- _WHAT YOU ARE ASKED TO DO_:
Would you copy the records exactly, leaving the pictures out?

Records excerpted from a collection
•••

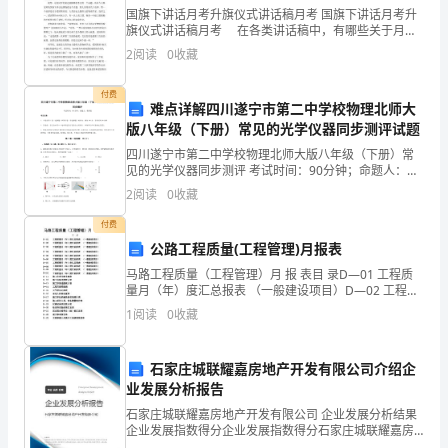
写，
国旗下讲话月考升旗仪式讲话稿月考 国旗下讲话月考升
旗仪式讲话稿月考 在各类讲话稿中，有哪些关于月考
以
话题的国旗下相关讲话？下面是给大家的国旗下讲话月
2
阅读
0
收藏
考，供大家参阅! 老师同学们： 大家早上好
下
付费
难点详解四川遂宁市第二中学校物理北师大
仅
版八年级（下册）常见的光学仪器同步测评试题
供
四川遂宁市第二中学校物理北师大版八年级（下册）常
见的光学仪器同步测评 考试时间：90分钟；命题人：教
参
研组考生注意：1、本卷分第I卷（选择题）和第Ⅱ卷（非
2
阅读
0
收藏
选择题）两部分，满分100分，考试时间90分钟2
考，
付费
公路工程质量(工程管理)月报表
性、必要性与意义。
请
马路工程质量（工程管理）月 报 表目 录D—01 工程质
您
量月（年）度汇总报表 （一般建设项目）D—02 工程质
量月（年）度汇总报表 （一般建设项目）D—03 工程质
1
阅读
0
收藏
量
根
据
石家庄城联耀嘉房地产开发有限公司介绍企
业发展分析报告
自
石家庄城联耀嘉房地产开发有限公司 企业发展分析结果
身
企业发展指数得分企业发展指数得分石家庄城联耀嘉房
地产开发有限公司综合得分说明：企业发展指数根据企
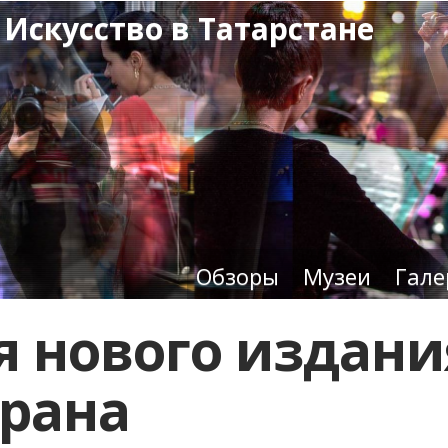
 Искусство в Татарстане
Обзоры
Музеи
Гале
я нового издани
орана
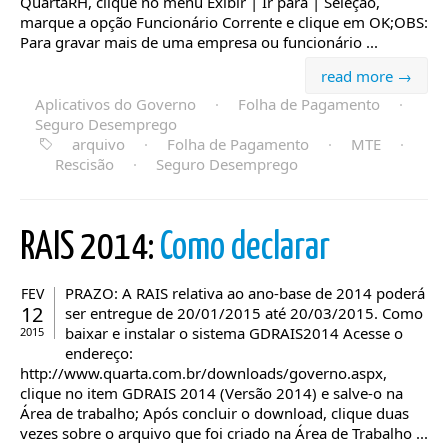
QuartaRH, clique no menu Exibir | Ir para | Seleção,
marque a opção Funcionário Corrente e clique em OK;OBS:
Para gravar mais de uma empresa ou funcionário ...
read more →
Aplicativos do Governo
·
Folha de Pagamento
·
Seguro Desemprego
arquivo
·
Folha de Pagamento
·
MTE
·
Rescisão
·
Seguro Desemprego
RAIS 2014:
Como declarar
PRAZO: A RAIS relativa ao ano-base de 2014 poderá
FEV
12
ser entregue de 20/01/2015 até 20/03/2015. Como
baixar e instalar o sistema GDRAIS2014 Acesse o
2015
endereço:
http://www.quarta.com.br/downloads/governo.aspx,
clique no item GDRAIS 2014 (Versão 2014) e salve-o na
Área de trabalho; Após concluir o download, clique duas
vezes sobre o arquivo que foi criado na Área de Trabalho ...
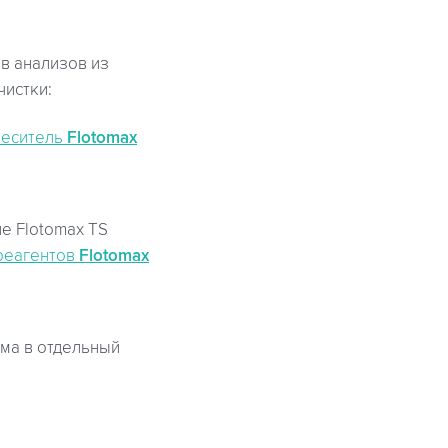
в анализов из
чистки:
меситель
Flotomax
е Flotomax TS
 реагентов
Flotomax
ма в отдельный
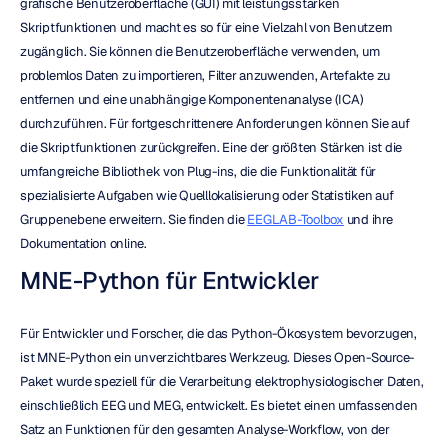
grafische Benutzeroberfläche (GUI) mit leistungsstarken 
Skriptfunktionen und macht es so für eine Vielzahl von Benutzern 
zugänglich. Sie können die Benutzeroberfläche verwenden, um 
problemlos Daten zu importieren, Filter anzuwenden, Artefakte zu 
entfernen und eine unabhängige Komponentenanalyse (ICA) 
durchzuführen. Für fortgeschrittenere Anforderungen können Sie auf 
die Skriptfunktionen zurückgreifen. Eine der größten Stärken ist die 
umfangreiche Bibliothek von Plug-ins, die die Funktionalität für 
spezialisierte Aufgaben wie Quelllokalisierung oder Statistiken auf 
Gruppenebene erweitern. Sie finden die 
EEGLAB-Toolbox
 und ihre 
Dokumentation online.
MNE-Python für Entwickler
Für Entwickler und Forscher, die das Python-Ökosystem bevorzugen, 
ist MNE-Python ein unverzichtbares Werkzeug. Dieses Open-Source-
Paket wurde speziell für die Verarbeitung elektrophysiologischer Daten, 
einschließlich EEG und MEG, entwickelt. Es bietet einen umfassenden 
Satz an Funktionen für den gesamten Analyse-Workflow, von der 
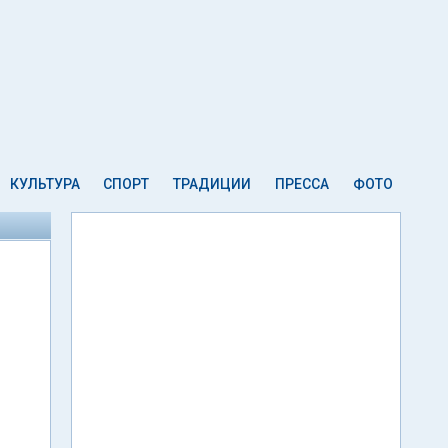
КУЛЬТУРА
СПОРТ
ТРАДИЦИИ
ПРЕССА
ФОТО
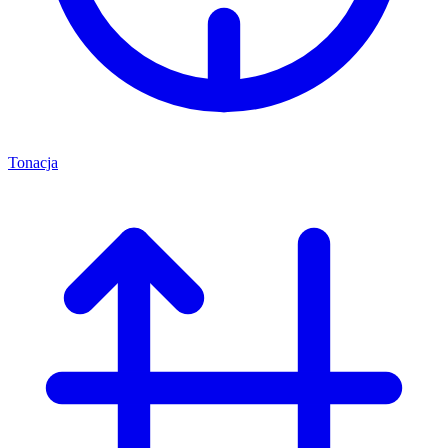
Tonacja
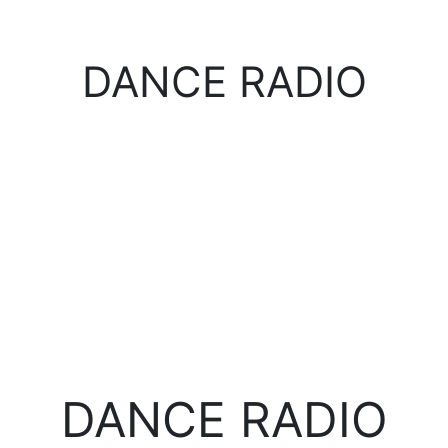
DANCE RADIO
DANCE RADIO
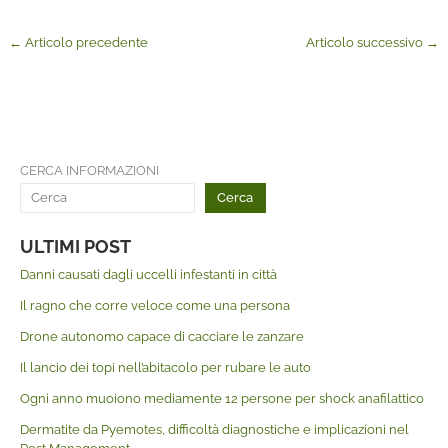
←
Articolo precedente
Articolo successivo
→
CERCA INFORMAZIONI
Cerca
ULTIMI POST
Danni causati dagli uccelli infestanti in città
Il ragno che corre veloce come una persona
Drone autonomo capace di cacciare le zanzare
Il lancio dei topi nell’abitacolo per rubare le auto
Ogni anno muoiono mediamente 12 persone per shock anafilattico
Dermatite da Pyemotes, difficoltà diagnostiche e implicazioni nel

•••

- _ANSWER BOX_:
写，
国旗下讲话月考升旗仪式讲话稿月考 国旗下讲话月考升
旗仪式讲话稿月考 在各类讲话稿中，有哪些关于月考
以
话题的国旗下相关讲话？下面是给大家的国旗下讲话月
2
阅读
0
收藏
考，供大家参阅! 老师同学们： 大家早上好
下
付费
难点详解四川遂宁市第二中学校物理北师大
仅
版八年级（下册）常见的光学仪器同步测评试题
供
四川遂宁市第二中学校物理北师大版八年级（下册）常
见的光学仪器同步测评 考试时间：90分钟；命题人：教
参
研组考生注意：1、本卷分第I卷（选择题）和第Ⅱ卷（非
2
阅读
0
收藏
选择题）两部分，满分100分，考试时间90分钟2
考，
付费
公路工程质量(工程管理)月报表
性、必要性与意义。
请
马路工程质量（工程管理）月 报 表目 录D—01 工程质
您
量月（年）度汇总报表 （一般建设项目）D—02 工程质
量月（年）度汇总报表 （一般建设项目）D—03 工程质
1
阅读
0
收藏
量
根
据
石家庄城联耀嘉房地产开发有限公司介绍企
业发展分析报告
自
石家庄城联耀嘉房地产开发有限公司 企业发展分析结果
身
企业发展指数得分企业发展指数得分石家庄城联耀嘉房
地产开发有限公司综合得分说明：企业发展指数根据企
 Искусство в Татарстане
Обзоры
Музеи
Гале
я нового издани
орана
QuartaRH, clique no menu Exibir | Ir para | Seleção,
marque a opção Funcionário Corrente e clique em OK;OBS:
Para gravar mais de uma empresa ou funcionário ...
read more →
Aplicativos do Governo
·
Folha de Pagamento
·
Seguro Desemprego
arquivo
·
Folha de Pagamento
·
MTE
·
Rescisão
·
Seguro Desemprego
RAIS 2014:
Como declarar
PRAZO: A RAIS relativa ao ano-base de 2014 poderá
FEV
12
ser entregue de 20/01/2015 até 20/03/2015. Como
baixar e instalar o sistema GDRAIS2014 Acesse o
2015
endereço:
http://www.quarta.com.br/downloads/governo.aspx,
clique no item GDRAIS 2014 (Versão 2014) e salve-o na
Área de trabalho; Após concluir o download, clique duas
vezes sobre o arquivo que foi criado na Área de Trabalho ...
в анализов из
чистки:
меситель
Flotomax
е Flotomax TS
 реагентов
Flotomax
ма в отдельный
grafische Benutzeroberfläche (GUI) mit leistungsstarken 
Skriptfunktionen und macht es so für eine Vielzahl von Benutzern 
zugänglich. Sie können die Benutzeroberfläche verwenden, um 
problemlos Daten zu importieren, Filter anzuwenden, Artefakte zu 
entfernen und eine unabhängige Komponentenanalyse (ICA) 
durchzuführen. Für fortgeschrittenere Anforderungen können Sie auf 
die Skriptfunktionen zurückgreifen. Eine der größten Stärken ist die 
umfangreiche Bibliothek von Plug-ins, die die Funktionalität für 
spezialisierte Aufgaben wie Quelllokalisierung oder Statistiken auf 
Gruppenebene erweitern. Sie finden die 
EEGLAB-Toolbox
 und ihre 
Dokumentation online.
MNE-Python für Entwickler
Für Entwickler und Forscher, die das Python-Ökosystem bevorzugen, 
ist MNE-Python ein unverzichtbares Werkzeug. Dieses Open-Source-
Paket wurde speziell für die Verarbeitung elektrophysiologischer Daten, 
einschließlich EEG und MEG, entwickelt. Es bietet einen umfassenden 
Satz an Funktionen für den gesamten Analyse-Workflow, von der 
КУЛЬТУРА
СПОРТ
ТРАДИЦИИ
ПРЕССА
ФОТО
Tonacja
DANCE RADIO
DANCE RADIO
←
Articolo precedente
Articolo successivo
→
CERCA INFORMAZIONI
Cerca
ULTIMI POST
Danni causati dagli uccelli infestanti in città
Il ragno che corre veloce come una persona
Drone autonomo capace di cacciare le zanzare
Il lancio dei topi nell’abitacolo per rubare le auto
Ogni anno muoiono mediamente 12 persone per shock anafilattico
Dermatite da Pyemotes, difficoltà diagnostiche e implicazioni nel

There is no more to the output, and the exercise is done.